Alsarraf Oday, Fan Jie, Dahrouj Mohammad, Chou C James, Menick Donald R, Crosson Craig E
167 Ashley Avenue, Storm Eye Institute, Department of Ophthalmology, Medical University of South Carolina, Charleston, SC 29425, USA.
167 Ashley Avenue, Storm Eye Institute, Department of Ophthalmology, Medical University of South Carolina, Charleston, SC 29425, USA.
Exp Eye Res. 2014 Oct;127:124-31. doi: 10.1016/j.exer.2014.07.012. Epub 2014 Jul 23.
Neuroretinal ischemic injury contributes to several degenerative diseases in the eye and the resulting pathogenic processes involving a series of necrotic and apoptotic events. This study investigates the time and extent of changes in acetylation, and whether this influences function and survival of neuroretinal cells following injury. Studies evaluated the time course of changes in histone deacetylase (HDAC) activity, histone-H3 acetylation and caspase-3 activation levels as well as retinal morphology and function (electroretinography) following ischemia. In addition, the effect of two HDAC inhibitors, trichostatin-A and valproic acid were also investigated.
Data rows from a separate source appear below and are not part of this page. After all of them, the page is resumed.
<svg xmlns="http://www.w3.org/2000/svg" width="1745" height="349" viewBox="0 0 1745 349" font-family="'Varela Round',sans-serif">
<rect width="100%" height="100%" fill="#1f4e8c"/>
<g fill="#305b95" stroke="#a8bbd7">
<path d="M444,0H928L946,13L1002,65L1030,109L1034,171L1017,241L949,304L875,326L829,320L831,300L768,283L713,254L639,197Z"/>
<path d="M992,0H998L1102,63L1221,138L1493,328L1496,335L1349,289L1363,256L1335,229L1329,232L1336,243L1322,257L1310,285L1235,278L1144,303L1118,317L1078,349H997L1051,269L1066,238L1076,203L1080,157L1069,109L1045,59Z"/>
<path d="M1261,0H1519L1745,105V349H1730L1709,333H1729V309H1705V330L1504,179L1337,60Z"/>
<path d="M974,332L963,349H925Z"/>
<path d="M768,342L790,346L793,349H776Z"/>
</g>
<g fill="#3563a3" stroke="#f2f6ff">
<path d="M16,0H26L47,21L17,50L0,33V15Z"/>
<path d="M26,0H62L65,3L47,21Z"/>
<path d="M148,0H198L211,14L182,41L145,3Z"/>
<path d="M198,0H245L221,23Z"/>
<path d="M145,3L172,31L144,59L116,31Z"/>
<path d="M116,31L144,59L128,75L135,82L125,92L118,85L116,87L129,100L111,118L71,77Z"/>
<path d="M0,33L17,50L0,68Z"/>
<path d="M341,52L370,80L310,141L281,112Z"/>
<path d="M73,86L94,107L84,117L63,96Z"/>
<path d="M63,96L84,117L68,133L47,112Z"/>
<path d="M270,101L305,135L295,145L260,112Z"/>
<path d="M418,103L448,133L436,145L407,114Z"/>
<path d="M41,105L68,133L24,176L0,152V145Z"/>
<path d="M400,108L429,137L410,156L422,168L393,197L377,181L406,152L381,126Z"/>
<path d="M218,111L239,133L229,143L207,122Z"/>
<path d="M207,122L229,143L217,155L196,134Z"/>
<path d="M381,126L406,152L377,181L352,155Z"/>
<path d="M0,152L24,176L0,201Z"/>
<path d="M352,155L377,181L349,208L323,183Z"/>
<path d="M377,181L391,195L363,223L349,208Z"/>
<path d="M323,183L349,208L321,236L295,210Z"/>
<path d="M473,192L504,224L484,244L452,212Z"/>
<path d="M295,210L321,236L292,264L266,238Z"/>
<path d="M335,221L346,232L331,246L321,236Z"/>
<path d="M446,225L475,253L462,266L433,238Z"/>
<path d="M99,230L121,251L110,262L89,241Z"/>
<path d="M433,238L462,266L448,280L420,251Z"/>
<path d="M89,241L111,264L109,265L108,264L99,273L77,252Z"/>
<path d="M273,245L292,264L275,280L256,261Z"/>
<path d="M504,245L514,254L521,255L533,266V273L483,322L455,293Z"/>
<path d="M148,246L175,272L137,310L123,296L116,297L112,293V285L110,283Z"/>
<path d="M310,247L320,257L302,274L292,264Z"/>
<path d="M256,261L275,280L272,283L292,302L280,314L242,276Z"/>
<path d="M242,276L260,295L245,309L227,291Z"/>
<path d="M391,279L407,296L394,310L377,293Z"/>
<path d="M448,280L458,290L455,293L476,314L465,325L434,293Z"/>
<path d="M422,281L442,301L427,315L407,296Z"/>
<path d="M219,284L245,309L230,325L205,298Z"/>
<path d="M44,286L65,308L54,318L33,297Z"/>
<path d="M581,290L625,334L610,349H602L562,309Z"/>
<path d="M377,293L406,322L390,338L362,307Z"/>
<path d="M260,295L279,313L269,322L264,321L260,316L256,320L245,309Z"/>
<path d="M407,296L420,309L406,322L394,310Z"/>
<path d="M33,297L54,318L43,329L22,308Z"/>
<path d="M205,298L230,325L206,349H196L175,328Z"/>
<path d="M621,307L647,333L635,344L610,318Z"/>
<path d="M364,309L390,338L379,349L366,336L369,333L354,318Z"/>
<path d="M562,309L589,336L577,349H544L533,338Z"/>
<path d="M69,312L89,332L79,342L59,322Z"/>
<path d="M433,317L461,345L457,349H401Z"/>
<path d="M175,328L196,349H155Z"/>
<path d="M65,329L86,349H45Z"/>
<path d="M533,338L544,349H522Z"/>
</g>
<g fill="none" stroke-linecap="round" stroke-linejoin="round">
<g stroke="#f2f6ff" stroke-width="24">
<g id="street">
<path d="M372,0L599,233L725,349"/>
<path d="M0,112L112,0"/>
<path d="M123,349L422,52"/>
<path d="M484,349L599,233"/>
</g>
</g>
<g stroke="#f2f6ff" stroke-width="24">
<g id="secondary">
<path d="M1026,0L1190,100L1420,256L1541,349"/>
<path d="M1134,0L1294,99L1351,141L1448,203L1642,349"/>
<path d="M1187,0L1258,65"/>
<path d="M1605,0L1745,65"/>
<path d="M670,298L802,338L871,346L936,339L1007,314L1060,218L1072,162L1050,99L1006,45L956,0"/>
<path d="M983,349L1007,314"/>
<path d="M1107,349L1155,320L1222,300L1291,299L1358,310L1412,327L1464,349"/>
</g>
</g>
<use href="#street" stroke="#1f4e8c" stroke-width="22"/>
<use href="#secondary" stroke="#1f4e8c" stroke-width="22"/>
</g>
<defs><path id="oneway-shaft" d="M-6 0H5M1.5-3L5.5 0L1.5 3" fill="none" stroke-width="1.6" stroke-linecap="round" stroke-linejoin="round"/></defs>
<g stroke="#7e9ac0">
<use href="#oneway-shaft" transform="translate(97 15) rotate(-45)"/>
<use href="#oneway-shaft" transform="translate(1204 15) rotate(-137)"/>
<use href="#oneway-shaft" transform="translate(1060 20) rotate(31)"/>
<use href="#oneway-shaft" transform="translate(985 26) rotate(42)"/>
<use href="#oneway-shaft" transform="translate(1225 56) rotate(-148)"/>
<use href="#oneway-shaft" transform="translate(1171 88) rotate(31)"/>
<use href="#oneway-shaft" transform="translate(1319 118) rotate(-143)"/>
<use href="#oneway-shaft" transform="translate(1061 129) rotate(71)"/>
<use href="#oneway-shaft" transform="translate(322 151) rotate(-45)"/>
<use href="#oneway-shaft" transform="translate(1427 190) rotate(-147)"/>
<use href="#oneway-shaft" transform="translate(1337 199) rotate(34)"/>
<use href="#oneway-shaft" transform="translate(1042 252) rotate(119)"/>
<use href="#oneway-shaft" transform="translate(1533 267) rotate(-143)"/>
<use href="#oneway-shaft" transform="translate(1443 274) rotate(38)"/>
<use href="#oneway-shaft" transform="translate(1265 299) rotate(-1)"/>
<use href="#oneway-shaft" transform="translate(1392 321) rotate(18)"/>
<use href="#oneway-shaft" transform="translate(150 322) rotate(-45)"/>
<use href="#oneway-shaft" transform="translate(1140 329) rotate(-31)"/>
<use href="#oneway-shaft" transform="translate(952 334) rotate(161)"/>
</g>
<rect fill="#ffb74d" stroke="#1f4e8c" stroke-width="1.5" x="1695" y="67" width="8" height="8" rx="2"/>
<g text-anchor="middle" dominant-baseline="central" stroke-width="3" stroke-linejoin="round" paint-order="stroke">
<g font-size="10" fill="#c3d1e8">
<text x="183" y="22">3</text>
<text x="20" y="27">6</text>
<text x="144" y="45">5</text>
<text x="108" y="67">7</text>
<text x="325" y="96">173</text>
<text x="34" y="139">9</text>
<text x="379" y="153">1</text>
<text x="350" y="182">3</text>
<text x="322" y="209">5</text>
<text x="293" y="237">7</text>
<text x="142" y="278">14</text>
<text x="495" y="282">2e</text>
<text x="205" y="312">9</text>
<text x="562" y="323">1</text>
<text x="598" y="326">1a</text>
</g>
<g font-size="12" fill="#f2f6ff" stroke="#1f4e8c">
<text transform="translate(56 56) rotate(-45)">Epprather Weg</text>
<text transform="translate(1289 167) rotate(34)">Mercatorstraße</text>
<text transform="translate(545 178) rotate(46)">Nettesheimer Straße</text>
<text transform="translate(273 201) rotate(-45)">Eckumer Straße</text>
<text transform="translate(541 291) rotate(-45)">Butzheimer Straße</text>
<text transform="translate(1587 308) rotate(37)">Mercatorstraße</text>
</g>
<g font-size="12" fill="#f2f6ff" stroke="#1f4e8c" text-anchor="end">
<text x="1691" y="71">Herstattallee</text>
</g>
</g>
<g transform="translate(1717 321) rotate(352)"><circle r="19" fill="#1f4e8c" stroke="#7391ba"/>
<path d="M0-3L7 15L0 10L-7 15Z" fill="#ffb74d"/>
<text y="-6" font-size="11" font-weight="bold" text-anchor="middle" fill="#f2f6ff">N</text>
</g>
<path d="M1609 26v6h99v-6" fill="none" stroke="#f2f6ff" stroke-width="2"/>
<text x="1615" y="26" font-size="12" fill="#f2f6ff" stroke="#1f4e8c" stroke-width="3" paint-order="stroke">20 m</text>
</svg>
In normal eyes, retinal ischemia produced a significant increase in HDAC activity within 2 h that was followed by a corresponding significant decrease in protein acetylation by 4 h. Activated caspase-3 levels were significantly elevated by 24 h. Treatment with HDAC inhibitors blocked the early decrease in protein acetylation and activation of caspase-3. Retinal immunohistochemistry demonstrated that systemic administration of trichostatin-A or valproic acid, resulted in hyperacetylation of all retinal layers after systemic treatment. In addition, HDAC inhibitors provided a significant functional and structural neuroprotection at seven days following injury relative to vehicle-treated eyes. These results provide evidence that increases in HDAC activity is an early event following retinal ischemia, and are accompanied by corresponding decreases in acetylation in advance of caspase-3 activation. In addition to preserving acetylation status, the administration of HDAC inhibitors suppressed caspase activation and provided structural and functional neuroprotection in model of ischemic retinal injury. Taken together these data provide evidence that decrease in retinal acetylation status is a central event in ischemic retinal injury, and the hyperacetylation induced by HDAC inhibition can provide acute neuroprotection.
神经视网膜缺血性损伤会导致眼睛出现多种退行性疾病,其致病过程涉及一系列坏死和凋亡事件。本研究调查了乙酰化变化的时间和程度,以及这是否会影响损伤后神经视网膜细胞的功能和存活。研究评估了缺血后组蛋白脱乙酰酶(HDAC)活性、组蛋白H3乙酰化和半胱天冬酶-3激活水平的变化时间进程,以及视网膜形态和功能(视网膜电图)。此外,还研究了两种HDAC抑制剂曲古抑菌素A和丙戊酸的作用。在正常眼睛中,视网膜缺血在2小时内使HDAC活性显著增加,随后在4小时时蛋白质乙酰化相应显著降低。激活的半胱天冬酶-3水平在24小时时显著升高。用HDAC抑制剂治疗可阻断蛋白质乙酰化的早期降低和半胱天冬酶-3的激活。视网膜免疫组织化学表明,全身给予曲古抑菌素A或丙戊酸后,全身治疗后所有视网膜层均出现高乙酰化。此外,与用载体处理的眼睛相比,HDAC抑制剂在损伤后7天提供了显著的功能和结构神经保护作用。这些结果提供了证据,表明HDAC活性增加是视网膜缺血后的早期事件,并且在半胱天冬酶-3激活之前伴随着乙酰化的相应降低。除了保持乙酰化状态外,给予HDAC抑制剂可抑制半胱天冬酶激活,并在缺血性视网膜损伤模型中提供结构和功能神经保护。综上所述,这些数据提供了证据,表明视网膜乙酰化状态降低是缺血性视网膜损伤的核心事件,并且HDAC抑制诱导的高乙酰化可提供急性神经保护。